> Data records:
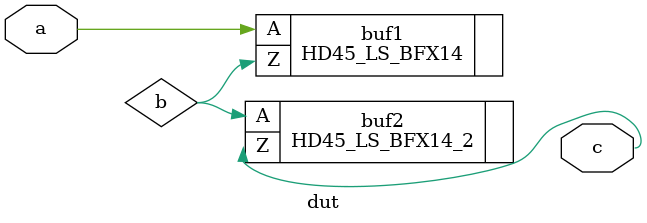
<source format=v>
module dut (a, c);
input a ; 
output  c;
wire b;
HD45_LS_BFX14 buf1 (.Z(b), .A(a));
HD45_LS_BFX14_2 buf2 (.Z(c), .A(b));
endmodule 

</source>
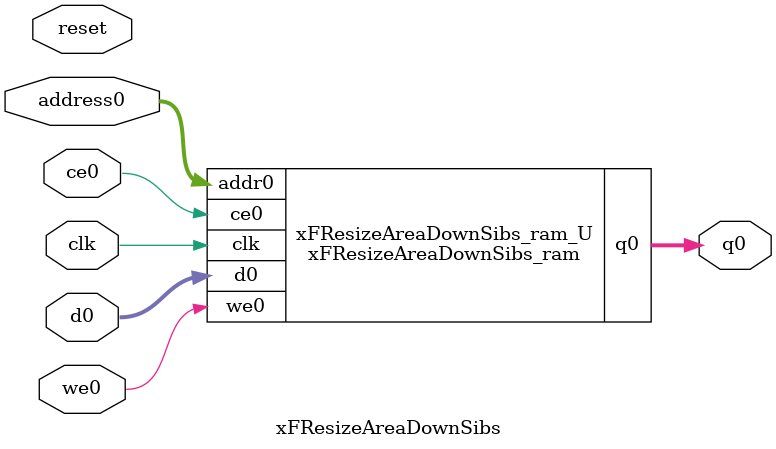
<source format=v>
`timescale 1 ns / 1 ps
module xFResizeAreaDownSibs_ram (addr0, ce0, d0, we0, q0,  clk);

parameter DWIDTH = 24;
parameter AWIDTH = 10;
parameter MEM_SIZE = 640;

input[AWIDTH-1:0] addr0;
input ce0;
input[DWIDTH-1:0] d0;
input we0;
output reg[DWIDTH-1:0] q0;
input clk;

(* ram_style = "block" *)reg [DWIDTH-1:0] ram[0:MEM_SIZE-1];




always @(posedge clk)  
begin 
    if (ce0) 
    begin
        if (we0) 
        begin 
            ram[addr0] <= d0; 
        end 
        q0 <= ram[addr0];
    end
end


endmodule

`timescale 1 ns / 1 ps
module xFResizeAreaDownSibs(
    reset,
    clk,
    address0,
    ce0,
    we0,
    d0,
    q0);

parameter DataWidth = 32'd24;
parameter AddressRange = 32'd640;
parameter AddressWidth = 32'd10;
input reset;
input clk;
input[AddressWidth - 1:0] address0;
input ce0;
input we0;
input[DataWidth - 1:0] d0;
output[DataWidth - 1:0] q0;



xFResizeAreaDownSibs_ram xFResizeAreaDownSibs_ram_U(
    .clk( clk ),
    .addr0( address0 ),
    .ce0( ce0 ),
    .we0( we0 ),
    .d0( d0 ),
    .q0( q0 ));

endmodule


</source>
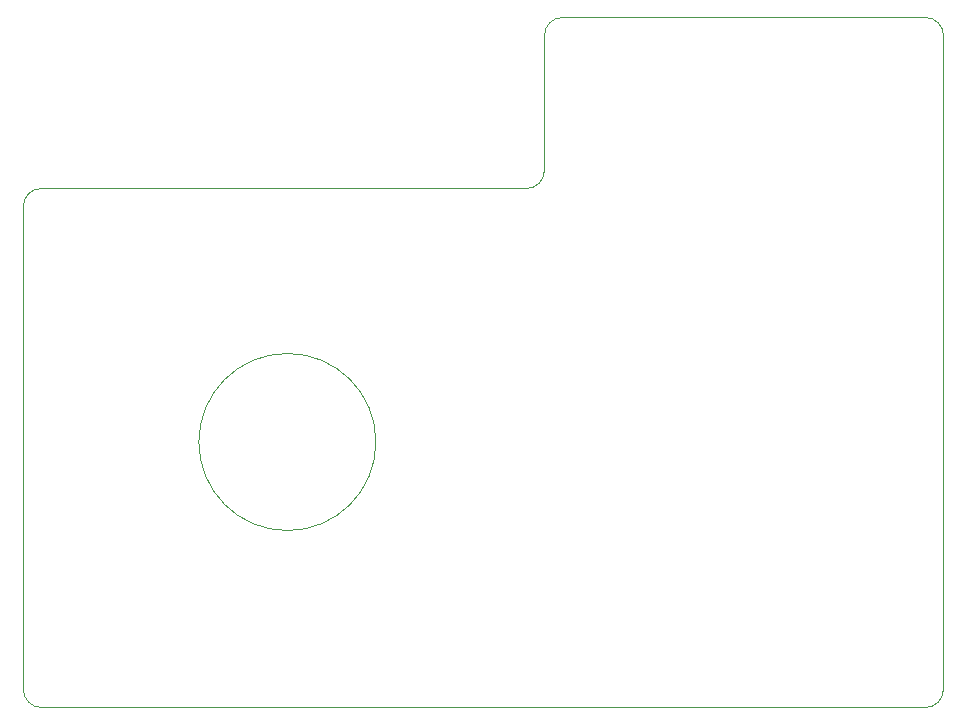
<source format=gm1>
G04 #@! TF.GenerationSoftware,KiCad,Pcbnew,7.0.10*
G04 #@! TF.CreationDate,2024-01-02T03:25:23-08:00*
G04 #@! TF.ProjectId,K40-LED_PCB,4b34302d-4c45-4445-9f50-43422e6b6963,rev?*
G04 #@! TF.SameCoordinates,Original*
G04 #@! TF.FileFunction,Profile,NP*
%FSLAX46Y46*%
G04 Gerber Fmt 4.6, Leading zero omitted, Abs format (unit mm)*
G04 Created by KiCad (PCBNEW 7.0.10) date 2024-01-02 03:25:23*
%MOMM*%
%LPD*%
G01*
G04 APERTURE LIST*
G04 #@! TA.AperFunction,Profile*
%ADD10C,0.050000*%
G04 #@! TD*
G04 APERTURE END LIST*
D10*
X129286000Y-90424000D02*
X129286000Y-97028000D01*
X127762000Y-103378000D02*
X86690200Y-103378000D01*
X115023157Y-124845957D02*
G75*
G03*
X100023157Y-124845957I-7500000J0D01*
G01*
X100023157Y-124845957D02*
G75*
G03*
X115023157Y-124845957I7500000J0D01*
G01*
X86690200Y-147320000D02*
X161544000Y-147320000D01*
X85166200Y-145796000D02*
G75*
G03*
X86690200Y-147320000I1524000J0D01*
G01*
X130810000Y-88900000D02*
G75*
G03*
X129286000Y-90424000I0J-1524000D01*
G01*
X85166200Y-104902000D02*
X85166200Y-145796000D01*
X161544000Y-147320000D02*
G75*
G03*
X163068000Y-145796000I0J1524000D01*
G01*
X127762000Y-103378000D02*
G75*
G03*
X129286000Y-101854000I0J1524000D01*
G01*
X163068000Y-90424000D02*
G75*
G03*
X161544000Y-88900000I-1524000J0D01*
G01*
X129286000Y-97028000D02*
X129286000Y-101854000D01*
X163068000Y-145796000D02*
X163068000Y-90424000D01*
X161544000Y-88900000D02*
X130810000Y-88900000D01*
X86690200Y-103378000D02*
G75*
G03*
X85166200Y-104902000I0J-1524000D01*
G01*
M02*

</source>
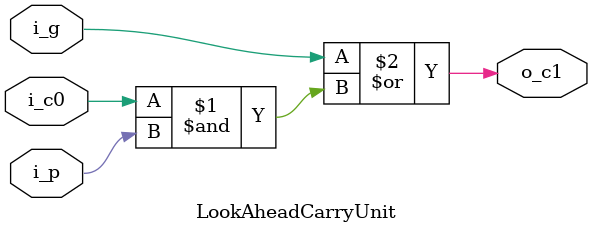
<source format=v>
module LookAheadCarryUnit (
    //input
    input wire i_g,
    input wire i_p,
    input wire i_c0,
    //output
    output wire o_c1
);

`define LACU LookAheadCarryUnit;

assign o_c1 = i_g | (i_c0 & i_p);
endmodule
</source>
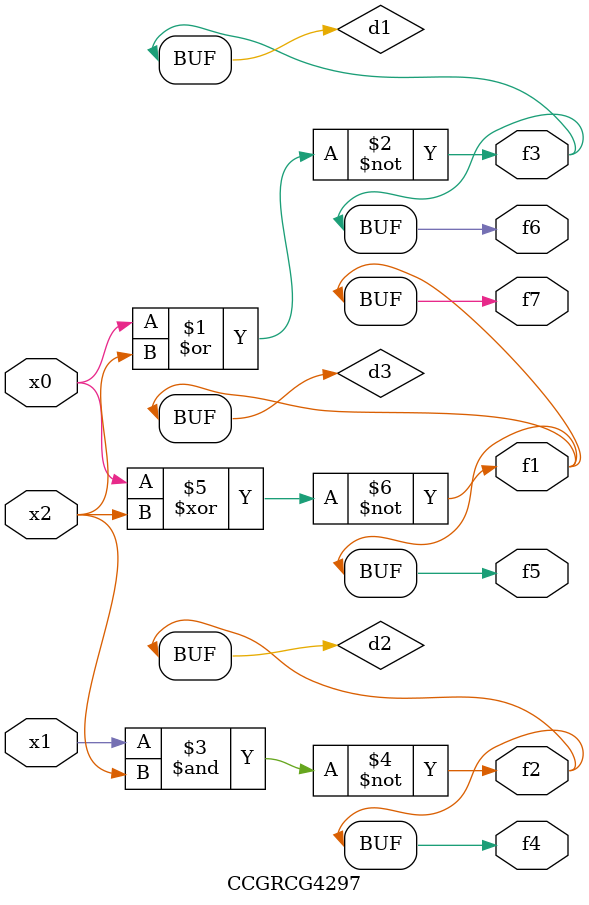
<source format=v>
module CCGRCG4297(
	input x0, x1, x2,
	output f1, f2, f3, f4, f5, f6, f7
);

	wire d1, d2, d3;

	nor (d1, x0, x2);
	nand (d2, x1, x2);
	xnor (d3, x0, x2);
	assign f1 = d3;
	assign f2 = d2;
	assign f3 = d1;
	assign f4 = d2;
	assign f5 = d3;
	assign f6 = d1;
	assign f7 = d3;
endmodule

</source>
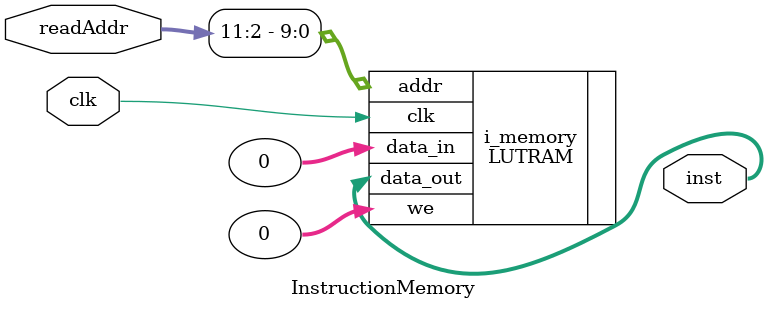
<source format=v>
module InstructionMemory 
(
    input clk,
    input [31:0] readAddr,
    output [31:0] inst
);


LUTRAM #(.XLEN(32), .ADDR_WIDTH(10), .DATA_ENTRY(1024))
i_memory
(
    .clk(clk),
    .addr(readAddr[11:2]),
    .data_in(0),
    .we(0),
    .data_out(inst)
); 



endmodule

</source>
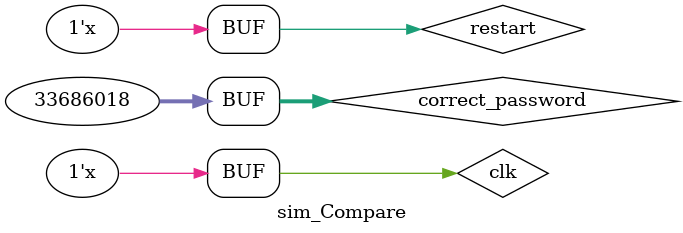
<source format=v>
`timescale 1ns / 1ps

module sim_Compare( );
reg clk,restart;
reg [31:0]my_password;
reg[31:0]correct_password;
wire IsRight;
initial begin
    clk = 0;
    restart = 0;
    correct_password = 32'b00000010_00000010_00000010_00000010;
    my_password = 32'b10000000_10000000_10000000_10000000;
end
always #1 clk = ~clk;
always #16 begin
    if (my_password == 32'b00000001_00000001_00000001_00000001)
        my_password = 32'b10000000_10000000_10000000_10000000;
    else my_password = my_password >> 1;
end
always #8 restart = ~restart;
Comparation c(clk,restart,my_password,correct_password,IsRight);
endmodule

</source>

> Your objective:
Gather up, from the records above, each line where the word "wire" appears.

> Answer area:
wire b;
    input wire i_g,
    input wire i_p,
    input wire i_c0,
    output wire o_c1
	wire d1, d2, d3;
wire IsRight;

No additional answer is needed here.